Par ailleurs, il faut noter que beaucoup de bénévoles, d’utilisateurs et d’utilisatrices[12] entretiennent de grandes affinités avec la bibliothèque numérique Les Classiques des sciences sociales. Ceci étant dit, le patrimoine numérique, qui comporte des aspects juridiques, économiques, politiques et éducatifs, montre que nous pouvons avoir un sentiment d’appartenance aux objets numériques. Ces derniers peuvent être transmis aux générations futures en fonction de leur authenticité et de leur diversité. Dans la section suivante, je vais m’intéresser aux enjeux éducatifs du patrimoine numérique afin de bien saisir la mission de la bibliothèque numérique Les Classiques des sciences sociales comme un outil pédagogique.

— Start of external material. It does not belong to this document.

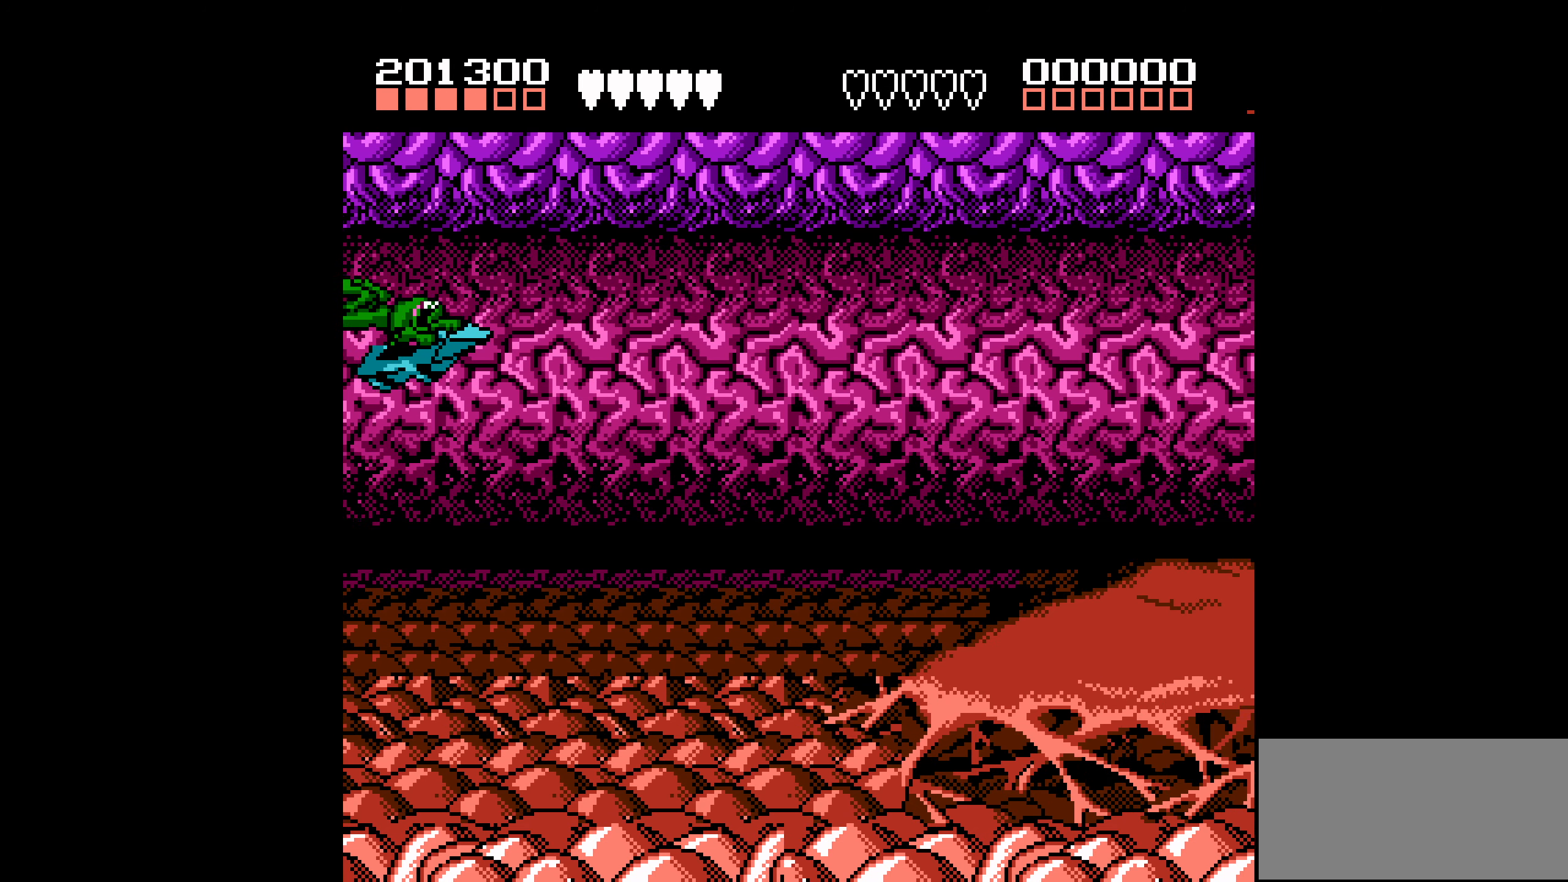
{"buttons": [], "events": [[100, "DPAD_DOWN", "down"], [467, "DPAD_DOWN", "up"]]}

Le numérique éducatif et les Classiques des sciences sociales

Les technologies numériques jouent un rôle important dans le monde éducatif même si, par ailleurs, elles donnent lieu à des controverses, notamment autour des bénéfices, et soulèvent des enjeux spécifiques. Bon nombre de recherches ont été réalisées sur les enjeux du numérique éducatif (Higgins, Xiao et Katsipataki 2012; Moatti 2010; Somekh et al. 2007). Ce dernier transforme les modes de gestion pédagogique, les pratiques d’enseignement et d’apprentissage. Il renvoie notamment aux technologies basées sur l’usage des ordinateurs ou du matériel informatique en vue de la production, de la transmission, de la mise à disposition et de la vulgarisation de ressources et de contenus éducatifs.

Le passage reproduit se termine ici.